DIning room at Domenica.I didn't think Domenica would be very busy, and they weren't. After five months, the novelty had worn off, and the weather (it's cold as well as wet) didn't help. We were led to a table that in most times would have been a very good one, right in the center of the most expansive part of the dining room. But the door to the street was about twenty feet away, and it's a single set of swinging doors. Meaning that every time someone opened it to come in, a chilly breeze rolled over us. On nights like this, they really should ask people to use the lobby entrance, which is well insulated from winter by a revolving door.

Pizza at Domenica.We ordered a pizza as soon as we sat down. Pizzas are made in a wood-burning stone oven weighing five tons, imported from Italy. The ingredients on our pie included various exotic mushrooms, chunks of tomato, onions, nubbins of pork belly, and a raw egg broken into the center. The egg business is pure Italian; it doesn't set completely, and acts almost as an enriching sauce when it comes to the table. I'd stop short of saying it was one of the great pizzas of my life, but it was a nice piece of work, with charred spots here and there on the crust.
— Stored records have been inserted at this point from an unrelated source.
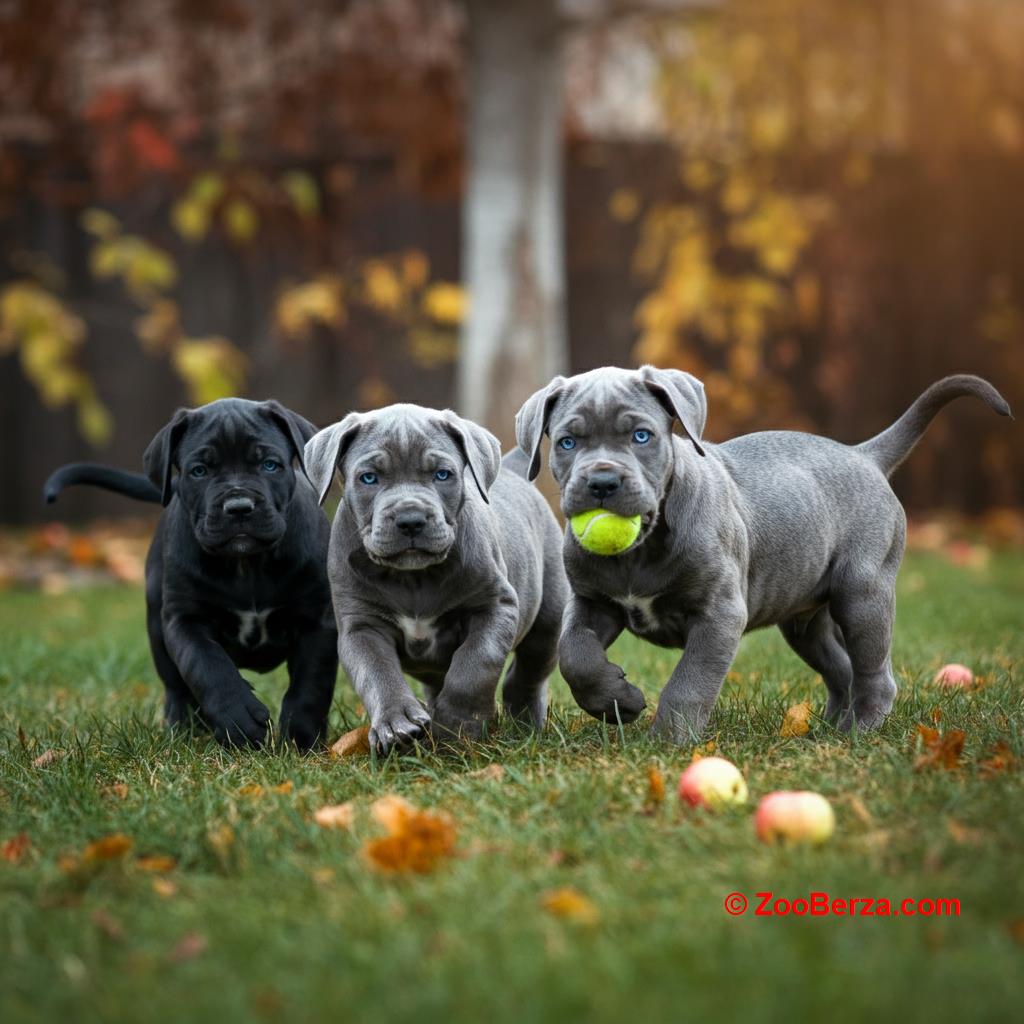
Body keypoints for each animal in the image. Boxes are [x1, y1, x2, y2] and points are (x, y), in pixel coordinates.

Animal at [44, 399, 335, 753]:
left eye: (270, 465)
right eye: (199, 471)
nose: (239, 506)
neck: (246, 565)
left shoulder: (318, 622)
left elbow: (310, 685)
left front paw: (301, 740)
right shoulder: (184, 620)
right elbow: (207, 666)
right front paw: (239, 720)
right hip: (156, 626)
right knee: (176, 686)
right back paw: (181, 728)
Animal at [303, 405, 569, 753]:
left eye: (442, 474)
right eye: (369, 478)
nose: (410, 519)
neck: (413, 578)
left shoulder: (495, 606)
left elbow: (475, 664)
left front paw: (458, 724)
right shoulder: (361, 626)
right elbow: (377, 672)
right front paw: (396, 723)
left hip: (549, 614)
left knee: (530, 669)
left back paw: (526, 723)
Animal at [516, 368, 1011, 745]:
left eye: (642, 436)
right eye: (567, 442)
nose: (602, 482)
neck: (641, 549)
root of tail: (863, 454)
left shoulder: (719, 613)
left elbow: (689, 681)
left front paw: (668, 741)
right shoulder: (591, 602)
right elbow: (575, 654)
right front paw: (618, 702)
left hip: (863, 595)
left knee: (874, 671)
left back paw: (861, 731)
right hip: (806, 621)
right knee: (841, 668)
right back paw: (831, 727)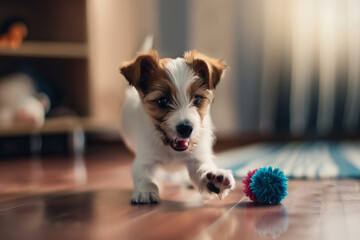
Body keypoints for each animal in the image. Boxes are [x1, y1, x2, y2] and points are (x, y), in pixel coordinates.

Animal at [119, 49, 235, 203]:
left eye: (197, 99)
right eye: (162, 101)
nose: (186, 128)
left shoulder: (196, 157)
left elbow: (202, 168)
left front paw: (214, 180)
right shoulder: (145, 159)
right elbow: (144, 175)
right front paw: (145, 190)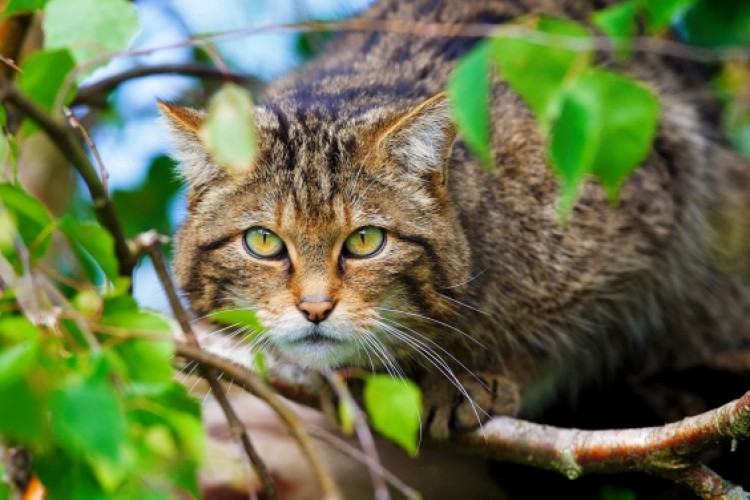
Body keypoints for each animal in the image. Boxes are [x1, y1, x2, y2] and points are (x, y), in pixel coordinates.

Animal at [162, 0, 750, 438]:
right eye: (263, 242)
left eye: (365, 241)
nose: (314, 308)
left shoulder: (644, 217)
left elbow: (569, 338)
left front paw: (488, 372)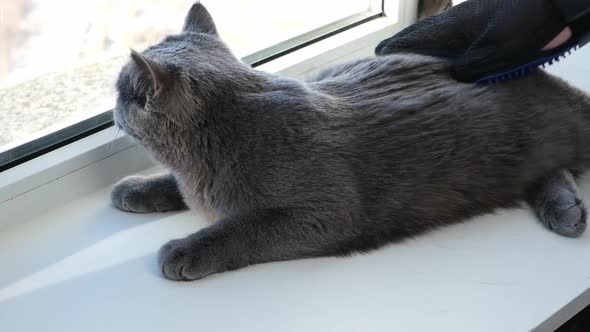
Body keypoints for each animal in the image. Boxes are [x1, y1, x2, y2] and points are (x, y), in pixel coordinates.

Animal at [111, 3, 590, 282]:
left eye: (120, 90)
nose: (113, 105)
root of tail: (541, 77)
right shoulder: (191, 181)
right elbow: (175, 186)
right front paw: (136, 188)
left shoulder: (325, 214)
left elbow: (242, 228)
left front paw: (187, 249)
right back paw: (565, 208)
A salumi board at Domenica.The other major specialty here is a large selection of salumi--the Italian-style cured and aged sliced meats. They not only start with pork and seasonings, the pork itself comes from locally-raised pigs. For $25 you get a board with an assortment of these, plus some cheeses and garnishes. We took them up on that and had placed before us a piece of wood that really did qualify as a board--long and narrow. The thinnest prosciutto imaginable, silky and wonderful. Some sopressata, a little on the dense side. And coppa--like prosciutto, made from the shoulder instead of the leg. I was, frankly, a little disappointed by the lack of variety. I was hoping for some lardo. The cheeses were just okay. The garnishes were interesting palate-refreshers, acting like the ginger in a plate of sushi.

We both had pasta for the entree. Mine was a bowl of green stracchi--torn pasta sheets--with a ragout of oxtail and fried chicken livers. I was a third of the way through before I remembered those ingredients, and I had to look at the menu again to figure out what they were. Chicken livers usually make a bigger statement than this.

 

Pasta rags with oxtail and chicken livers.

Mary Ann had some spinach and ricotta gnocchi in brown butter, in an appetizer portion. (You can get any of the pastas in a small or a medium). These were good enough. But the presentation needs some work. It came out in a small rectangular bowl with no underliner. Since the tables are unclothed (they're handsome and appear to have been made by hand), the dish looked a bit incomplete sitting there. In fact, so did my entree-size pasta dish. Something's missing. Doesn't feel right. But Mary Ann says that these cavils of mine are ridiculous, and that she loved the restaurant. It could be that I fail to grok the minimalism.

Gnocchi at Domenica.

We passed on dessert and went back into the hotel lobby for a further tour. In what used to be the Fairmont Court, there's a coffeeshop with beautiful pastries and a nice Christmas display with model trains. The Sazerac looked much modernized, but the low lighting and high ceilings gave it the grandeur I remember. (And tablecloths, and plates with underliners.) The Sazerac Bar looked unchanged since the old days. It was so full of people that quite a few were standing up with their drinks.

The rain was gone. She took me back to the radio station and we went home in separate cars. At least she's here in town instead of in Los Angeles, with New Year's Eve tomorrow and all.

*** Domenica. CBD: 123 Baronne (Roosevelt Hotel) 504-648-6020.